WORK ORDER 1: In the passage on the application's Model-View-Controller design, what system were the View templates implemented with?
WORK ORDER 2: Please continue the passage on the application's Model-View-Controller design, starting right after its last sentence.
PASSAGE PROVIDED section start
The database had a separate failover system, which we will not go into here. It followed standard practices recommended by our vendors.
The code was structured around the classic Model-View-Controller pattern, originally from SmallTalk and now often applied to web applications. The MVC pattern is a way of splitting an application's responsibilities into three distinct layers.
Classes in the Model layer represented business concepts and data, like products or users. These had an API but no end-user interface. They knew nothing about HTTP or HTML and could be used in non-web applications, like cron jobs. They talked to the database and other data sources, and managed their own persistence.
The Controller layer translated web requests into appropriate actions on the Model layer. It handled parsing parameters, checking input, fetching the appropriate Model objects, and calling methods on them. Then it determined the appropriate View to use and send the resulting HTML to the user.
View objects were really HTML templates. The Controller passed data from the Model objects to them and they generated a web page. These were implemented with the Template Toolkit, a powerful templating system written in Perl. The templates had some basic conditional statements and looping in them, but only enough to express the formatting logic. No application control flow was embedded in the templates.
PASSAGE PROVIDED section end
STUDY MATERIAL section start
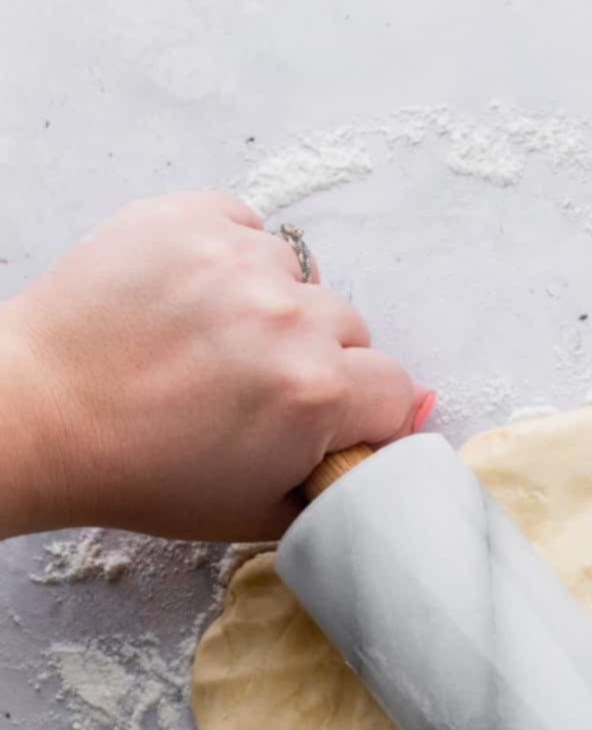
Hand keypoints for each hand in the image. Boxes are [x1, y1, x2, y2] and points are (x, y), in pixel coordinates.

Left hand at [0, 191, 430, 540]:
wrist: (40, 413)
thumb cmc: (141, 472)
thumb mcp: (258, 510)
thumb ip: (345, 476)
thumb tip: (414, 416)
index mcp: (315, 393)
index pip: (396, 389)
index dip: (365, 414)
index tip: (328, 424)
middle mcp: (289, 317)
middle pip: (352, 331)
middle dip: (322, 362)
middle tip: (258, 392)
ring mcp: (239, 259)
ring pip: (301, 281)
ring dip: (276, 309)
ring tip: (218, 345)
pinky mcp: (191, 219)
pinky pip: (249, 231)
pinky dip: (233, 262)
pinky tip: (195, 303)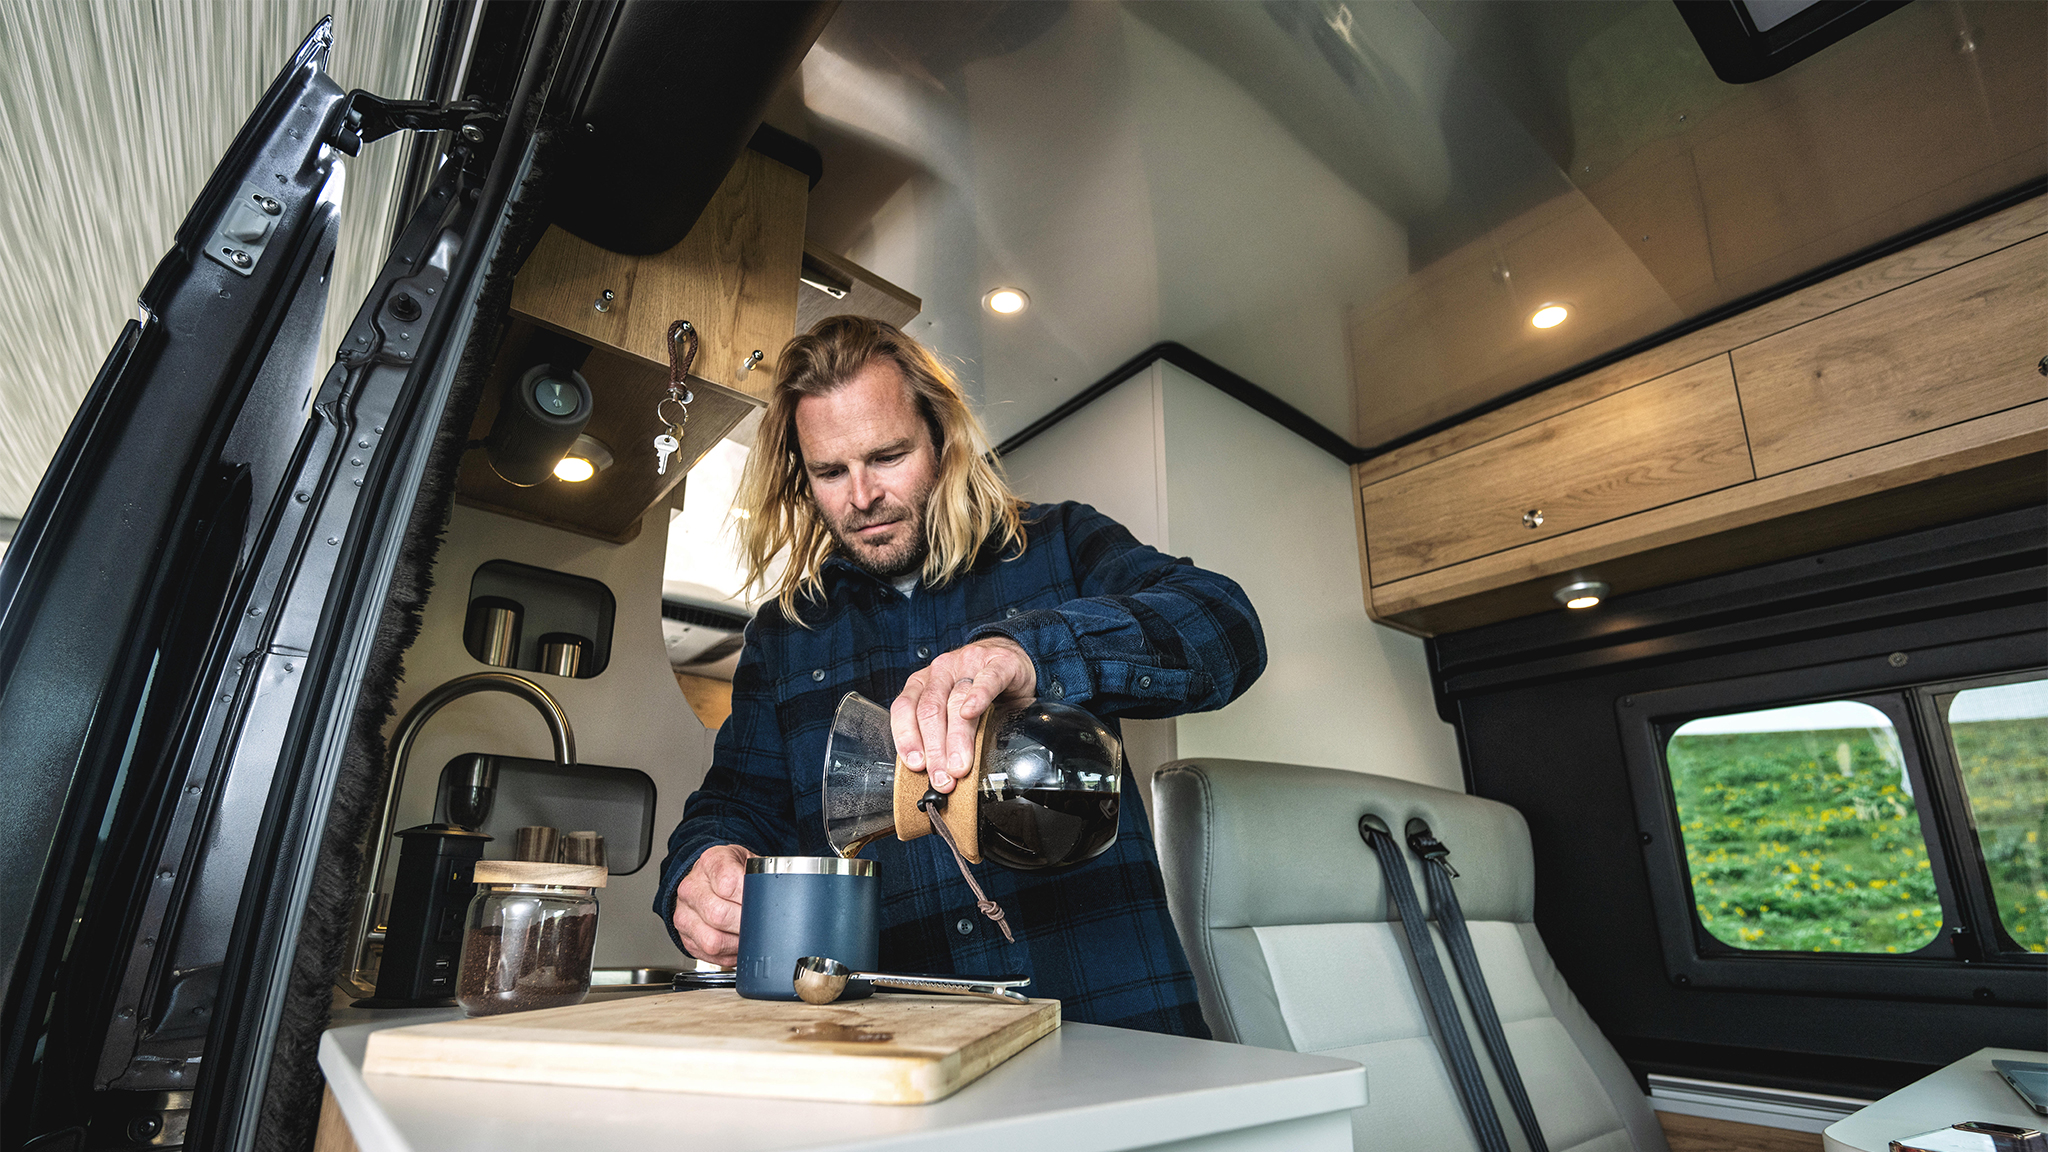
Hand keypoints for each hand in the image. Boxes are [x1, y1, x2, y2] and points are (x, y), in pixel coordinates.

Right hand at [671, 843, 752, 965]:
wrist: (710, 880)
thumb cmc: (733, 871)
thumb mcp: (748, 862)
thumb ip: (761, 877)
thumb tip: (775, 897)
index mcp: (710, 862)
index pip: (729, 883)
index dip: (750, 898)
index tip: (762, 903)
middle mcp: (691, 888)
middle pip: (719, 915)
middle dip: (746, 924)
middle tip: (760, 924)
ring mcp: (684, 914)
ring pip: (712, 940)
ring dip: (737, 942)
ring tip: (749, 935)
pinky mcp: (686, 937)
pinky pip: (709, 955)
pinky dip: (729, 954)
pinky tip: (737, 942)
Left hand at [891, 637, 1036, 791]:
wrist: (1011, 659)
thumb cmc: (978, 689)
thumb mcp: (951, 708)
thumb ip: (940, 734)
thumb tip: (934, 775)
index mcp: (923, 683)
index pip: (904, 709)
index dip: (907, 738)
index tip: (916, 765)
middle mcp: (941, 671)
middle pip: (930, 710)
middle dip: (935, 749)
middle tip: (942, 776)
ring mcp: (968, 664)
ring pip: (955, 700)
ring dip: (956, 738)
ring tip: (960, 764)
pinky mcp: (998, 663)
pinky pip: (986, 679)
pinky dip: (977, 697)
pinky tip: (971, 712)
STUDY MATERIAL section end
EXERCISE ANSWER 1: The Template Toolkit, a templating system written in Perl.

EXERCISE ANSWER 2:
Figure 5. Code structure and interaction between the layers
The core of the performance strategy is a multi-tier caching
system. On the application servers, data objects are cached in shared
memory with a backing store on local disk. Applications specify how
long a data object can be out of sync with the database, and all
future accesses during that time are served from the high-speed
cache. This type of cache control is known as "time-to-live." The
local cache is implemented using a Berkeley DB database. Objects
are serialized with the standard Storable
module from CPAN.
Data objects are divided into pieces when necessary to provide finer granularity for expiration times. For example, product inventory is updated more frequently than other product data. By splitting the product data up, we can use a short expiration for inventory that keeps it in tighter sync with the database, while still using a longer expiration for the less volatile parts of the product data.
The application servers' object caches share product data between them using the IP Multicast protocol and custom daemons written in C. When a product is placed in the cache on one server, the data is replicated to the cache on all other servers. This technique is very successful because of the high locality of access in product data. During the 2000 Christmas season this cache achieved a 99% hit ratio, thus taking a large amount of work off the database.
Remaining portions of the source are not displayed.